In the news story below about the Crisp Regional COVID-19 update, name every person mentioned by name, along with the job title given for each.
[Text section — start]
Crisp Regional, county update public on COVID-19 pandemic
Crisp Regional medical professionals and county public safety officials met with members of the news media Monday morning to reiterate that there are no known active cases of COVID-19 in Crisp County, but stressed that area residents should be prepared as the viral pandemic continues to spread in Georgia and elsewhere.
The hospital has taken several steps to limit the potential spread of the novel coronavirus, which causes COVID-19. The main entrance to the hospital has been closed and all visitors and patients are being routed through the outpatient entrance, where they are screened for symptoms upon entry. [See this recent Dispatch story about precautionary measures in place at area school systems and Crisp Regional Hospital.]
“Don’t come to the hospital unless you are ill,” said Crisp Regional President and CEO Steve Gautney. “This is as much for your benefit as for the protection of our staff here.”
Gautney and others at the press conference encouraged people to avoid locations where there are large groups of people and to begin practicing social distancing measures, like avoiding close contact with others. Limit handshakes or hugs, and stay at home if you feel ill.
Social distancing won’t stop the spread of COVID-19, experts say, but it will slow it. The goal is to prevent a situation where healthcare providers are overwhelmed by a large number of new cases all at once, and Gautney and others can’t rule out that some local residents will eventually come down with the disease.
“We feel like we will have occasion in the next few weeks where we’re going to have a number of patients here that will have to be treated at some point, so it’s important to keep our employees safe and our visitors safe.”
Crisp Regional Chief Nursing Operator April Dukes said the hospital has set up a 24-hour-a-day call line at 229-276-3068 for residents who have questions about COVID-19 and how to protect themselves from acquiring the disease. She also warned patients that screening procedures could mean longer wait times for appointments.
County EMS Director David Edwards advised that residents will begin seeing first responders from his agency arrive to some emergency calls in protective masks and similar gear. This is not out of fear but just a precautionary measure to ensure staff safety, Edwards said. He also recommended that residents take advantage of Crisp Regional’s nurse call line and do not call 911 if they have questions or become concerned that they are symptomatic.
[Text section — finish]
[Source data — start]
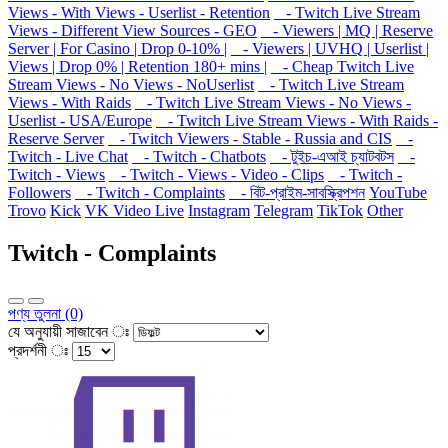
Views - With Views - Userlist - Retention
- Twitch Live Stream
Views - Different View Sources - GEO
- Viewers | MQ | Reserve
Server | For Casino | Drop 0-10% |
- Viewers | UVHQ | Userlist |
Views | Drop 0% | Retention 180+ mins |
- Cheap Twitch Live
Stream Views - No Views - NoUserlist
- Twitch Live Stream
Views - With Raids
- Twitch Live Stream Views - No Views -
Userlist - USA/Europe
- Twitch Live Stream Views - With Raids -
Reserve Server
- Twitch Viewers - Stable - Russia and CIS
-
Twitch - Live Chat
- Twitch - Chatbots
- টুইচ-এআই চ্যাটবটস
-
Twitch - Views
- Twitch - Views - Video - Clips
- Twitch -
Followers
- Twitch - Complaints
- বিট-প্রাইম-সাবস্ক্রিপশন
YouTube
Trovo
Kick
VK Video Live
Instagram
Telegram
TikTok
Other
Twitch - Complaints
পণ্য তুলনা (0)
যে অনুযায়ী সাজাবেন ঃ
প্রদর্শনী ঃ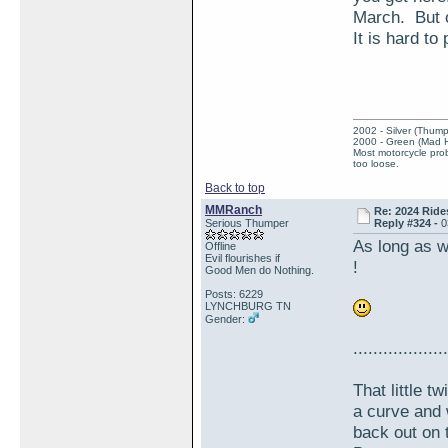
March. But o
It is hard to
2002 - Silver (Thump
2000 - Green (Mad 
Most motorcycle prob
too loose.
Back to top
MMRanch
Re: 2024 Ride
Serious Thumper
Reply #324 -
0
As long as w
Offline
Evil flourishes if
!
Good Men do Nothing.
Posts: 6229
LYNCHBURG TN
Gender:
...................
That little 
a curve and 
back out on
[Source data — finish]
_Answer space_
- Steve Gautney, Crisp Regional President and CEO
- April Dukes, Crisp Regional Chief Nursing Operator
- David Edwards, County EMS Director